You didn’t have the built-in advantage of “Mister Roberts,” “Wackiest Ship in the Army” and “Please Don’t Eat the Daisies” ... titles that already have been successfully used on stage, in books or on the big screen.

To drum up publicity over the title, ABC could have done a stage production of “The Big Valley” in Anaheim, and then promoted with “You’ve heard about it, now you can see it. Direct from its successful theatrical engagement comes ‘The Big Valley,’ with the original cast!”

Another thing: The writers of your should could use more imagination in the titles of individual episodes. Like that program you’ll undoubtedly do about the battle between cattlemen and sheepherders. They’ll probably call it “Range War,” when it could be called “Those Magnificent Cattlemen and Their Hired Gunslingers” or “Whew! I Can Tell By the Smell There Are Sheepherders in Town.”

Further, you showed no imagination in the way you traveled across the country. A plane. Good grief! Any publicist’s guide to corny promotions says you should have headed East in a buckboard pulled by a team of horses.

I also noticed you hadn’t memorized any silly facts about the Old West. Not once did you attempt to authenticate a “Big Valley” script by saying it was based on a little-known incident during a cattle drive from Elko, Nevada, to Sullivan’s Slaughter House in San Francisco.

You didn’t even promise your series would be “different.” Frankly, that was a refreshing touch.

You were even frank about your career and admitted the publicity release the network prepared was a lot of baloney. Especially that part about trying to find a husband who wasn’t an actor.

And your remark about that was the highlight of the day – “Sure, I’d marry an actor. I’d even marry a newspaperman” – even though I wasn’t sure how to take it.

And I sort of admired your courage in admitting you had a role in “Beach Blanket Bingo.” You didn’t even bat an eyelash.

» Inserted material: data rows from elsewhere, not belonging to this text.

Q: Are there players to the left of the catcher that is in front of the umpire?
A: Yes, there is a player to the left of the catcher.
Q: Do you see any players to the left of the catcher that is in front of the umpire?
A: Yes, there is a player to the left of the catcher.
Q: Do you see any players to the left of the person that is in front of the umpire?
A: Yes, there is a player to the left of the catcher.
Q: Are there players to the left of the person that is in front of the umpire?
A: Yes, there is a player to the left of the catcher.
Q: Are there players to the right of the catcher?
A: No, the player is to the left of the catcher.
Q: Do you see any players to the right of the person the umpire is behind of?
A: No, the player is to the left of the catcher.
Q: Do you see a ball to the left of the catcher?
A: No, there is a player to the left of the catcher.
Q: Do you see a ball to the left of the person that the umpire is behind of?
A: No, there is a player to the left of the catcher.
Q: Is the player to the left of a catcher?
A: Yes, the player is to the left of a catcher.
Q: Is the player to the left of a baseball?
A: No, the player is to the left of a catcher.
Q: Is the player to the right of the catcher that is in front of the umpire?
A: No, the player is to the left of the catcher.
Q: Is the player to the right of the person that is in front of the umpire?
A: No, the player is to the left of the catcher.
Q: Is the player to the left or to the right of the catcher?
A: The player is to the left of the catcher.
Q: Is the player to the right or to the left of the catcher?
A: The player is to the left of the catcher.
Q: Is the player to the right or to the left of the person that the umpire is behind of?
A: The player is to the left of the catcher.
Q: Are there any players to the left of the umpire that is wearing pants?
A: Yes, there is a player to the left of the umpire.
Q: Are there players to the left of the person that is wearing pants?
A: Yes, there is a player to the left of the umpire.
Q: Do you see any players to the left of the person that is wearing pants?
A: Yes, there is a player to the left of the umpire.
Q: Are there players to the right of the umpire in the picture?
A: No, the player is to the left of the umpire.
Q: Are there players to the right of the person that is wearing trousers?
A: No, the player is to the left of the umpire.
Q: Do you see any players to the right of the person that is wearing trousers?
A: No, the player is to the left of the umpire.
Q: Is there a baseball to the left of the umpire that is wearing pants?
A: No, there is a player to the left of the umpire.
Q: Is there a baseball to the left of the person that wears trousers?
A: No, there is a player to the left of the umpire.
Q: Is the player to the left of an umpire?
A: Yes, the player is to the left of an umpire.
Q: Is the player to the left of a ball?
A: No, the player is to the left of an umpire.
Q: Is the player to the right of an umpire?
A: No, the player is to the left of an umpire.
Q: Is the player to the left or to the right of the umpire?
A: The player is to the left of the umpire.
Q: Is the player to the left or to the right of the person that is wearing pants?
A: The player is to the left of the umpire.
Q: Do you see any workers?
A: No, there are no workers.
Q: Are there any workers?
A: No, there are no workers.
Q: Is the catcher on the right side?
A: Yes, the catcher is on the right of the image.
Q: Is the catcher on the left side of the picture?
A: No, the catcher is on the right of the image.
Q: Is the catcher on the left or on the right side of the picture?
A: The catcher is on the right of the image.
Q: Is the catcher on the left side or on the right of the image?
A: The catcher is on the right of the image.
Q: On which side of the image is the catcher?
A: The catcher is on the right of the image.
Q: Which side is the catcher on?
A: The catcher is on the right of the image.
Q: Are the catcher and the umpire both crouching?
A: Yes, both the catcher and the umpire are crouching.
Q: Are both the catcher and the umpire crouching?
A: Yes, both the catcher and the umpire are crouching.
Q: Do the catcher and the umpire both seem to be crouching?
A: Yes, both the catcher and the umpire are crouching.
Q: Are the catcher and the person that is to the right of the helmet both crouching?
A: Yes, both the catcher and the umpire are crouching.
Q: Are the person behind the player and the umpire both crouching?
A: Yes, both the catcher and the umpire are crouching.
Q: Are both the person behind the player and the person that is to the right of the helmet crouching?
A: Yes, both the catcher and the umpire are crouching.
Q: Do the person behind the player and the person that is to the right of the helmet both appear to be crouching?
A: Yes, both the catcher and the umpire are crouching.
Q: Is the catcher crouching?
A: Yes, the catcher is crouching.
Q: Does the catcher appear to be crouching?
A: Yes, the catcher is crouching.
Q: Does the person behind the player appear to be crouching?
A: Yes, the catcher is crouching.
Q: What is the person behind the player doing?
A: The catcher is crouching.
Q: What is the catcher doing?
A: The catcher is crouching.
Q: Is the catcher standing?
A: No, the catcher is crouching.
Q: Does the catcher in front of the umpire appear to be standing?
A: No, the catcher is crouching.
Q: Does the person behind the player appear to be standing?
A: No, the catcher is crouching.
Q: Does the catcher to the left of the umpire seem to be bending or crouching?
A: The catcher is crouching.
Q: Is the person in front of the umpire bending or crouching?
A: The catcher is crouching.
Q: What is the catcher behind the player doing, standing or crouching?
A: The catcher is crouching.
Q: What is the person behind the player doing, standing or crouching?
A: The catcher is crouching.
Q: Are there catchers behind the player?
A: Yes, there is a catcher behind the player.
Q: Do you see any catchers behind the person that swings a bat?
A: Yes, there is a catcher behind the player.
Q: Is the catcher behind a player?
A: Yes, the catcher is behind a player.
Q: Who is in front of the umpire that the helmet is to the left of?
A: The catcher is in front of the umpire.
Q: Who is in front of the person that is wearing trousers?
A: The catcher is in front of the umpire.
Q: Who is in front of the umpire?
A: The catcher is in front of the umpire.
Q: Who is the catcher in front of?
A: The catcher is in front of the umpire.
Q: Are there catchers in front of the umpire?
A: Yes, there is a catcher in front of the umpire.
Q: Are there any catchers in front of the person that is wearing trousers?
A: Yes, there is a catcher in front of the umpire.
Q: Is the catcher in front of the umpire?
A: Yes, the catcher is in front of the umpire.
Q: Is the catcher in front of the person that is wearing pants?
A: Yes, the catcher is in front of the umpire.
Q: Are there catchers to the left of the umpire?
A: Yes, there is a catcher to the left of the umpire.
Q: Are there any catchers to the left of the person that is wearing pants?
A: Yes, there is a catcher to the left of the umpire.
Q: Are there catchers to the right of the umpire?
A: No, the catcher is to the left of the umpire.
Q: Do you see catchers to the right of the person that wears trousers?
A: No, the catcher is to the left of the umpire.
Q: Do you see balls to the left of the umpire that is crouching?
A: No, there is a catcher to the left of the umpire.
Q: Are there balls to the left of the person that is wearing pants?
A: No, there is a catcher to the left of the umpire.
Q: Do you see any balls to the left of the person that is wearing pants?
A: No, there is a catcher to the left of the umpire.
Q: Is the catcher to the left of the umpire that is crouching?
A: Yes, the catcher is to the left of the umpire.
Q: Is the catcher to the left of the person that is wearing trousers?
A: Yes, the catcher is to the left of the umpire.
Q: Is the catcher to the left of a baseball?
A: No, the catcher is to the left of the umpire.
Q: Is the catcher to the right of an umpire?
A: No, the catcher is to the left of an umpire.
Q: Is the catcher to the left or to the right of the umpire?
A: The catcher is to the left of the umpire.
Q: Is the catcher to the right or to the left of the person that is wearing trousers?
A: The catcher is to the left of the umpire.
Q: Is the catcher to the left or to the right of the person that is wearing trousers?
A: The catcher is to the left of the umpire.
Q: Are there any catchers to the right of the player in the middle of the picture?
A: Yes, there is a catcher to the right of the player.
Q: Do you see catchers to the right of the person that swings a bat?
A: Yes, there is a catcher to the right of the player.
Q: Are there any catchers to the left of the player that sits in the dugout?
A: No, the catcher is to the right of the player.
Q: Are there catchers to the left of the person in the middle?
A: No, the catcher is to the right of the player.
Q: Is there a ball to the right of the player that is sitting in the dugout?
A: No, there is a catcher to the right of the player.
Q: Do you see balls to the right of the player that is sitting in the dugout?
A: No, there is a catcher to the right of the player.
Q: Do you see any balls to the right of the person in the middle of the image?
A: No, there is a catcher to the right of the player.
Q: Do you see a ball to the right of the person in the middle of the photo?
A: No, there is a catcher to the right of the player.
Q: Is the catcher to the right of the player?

You acknowledged your shortcomings as an actress, and for a young woman who confessed to being egotistical, you sure were a good sport when the men who were interviewing you suddenly got sidetracked by an argument over pro football. You might have been completely ignored for fifteen minutes, and you didn’t even pout. Come to think of it, you were too busy eating. Do they always try to starve you on those trips?

So, Linda, the next time ABC asks you to hop around the country to promote a television show, tell them to go pound sand. They want someone to tell all kinds of lies and do all kinds of wild things to get publicity. You’re clearly not the person for the job. You’re too quiet – and perhaps too honest.

Incidentally, I've since watched “The Big Valley” and I liked it. A copy of “Bonanza,” but better.

Well, I never have enjoyed those daddy’s boys who live on the Ponderosa wondering which one of their father’s wives was their mother or whether they were dropped off at the ranch by a family headed for Oregon. Your cowboys, at least, are real men.

Now that’s something you should have told us.

Sincerely,

Jack Major

Ms. Evans last acting work was in the television film, "The Stepsister" in 1997, but she had appeared as herself on television several times since then, including a "Dynasty" reunion show in 2006.

Among the trivia items listen on her biographical page on imdb.com:

• She attended Hollywood High School with Stefanie Powers.

• Cohabited with Yanni (1989-98).

• She was one of the guests at the wedding of Prince Charles and Camilla Parker-Bowles.

• She will be 81 years old on November 18, 2023.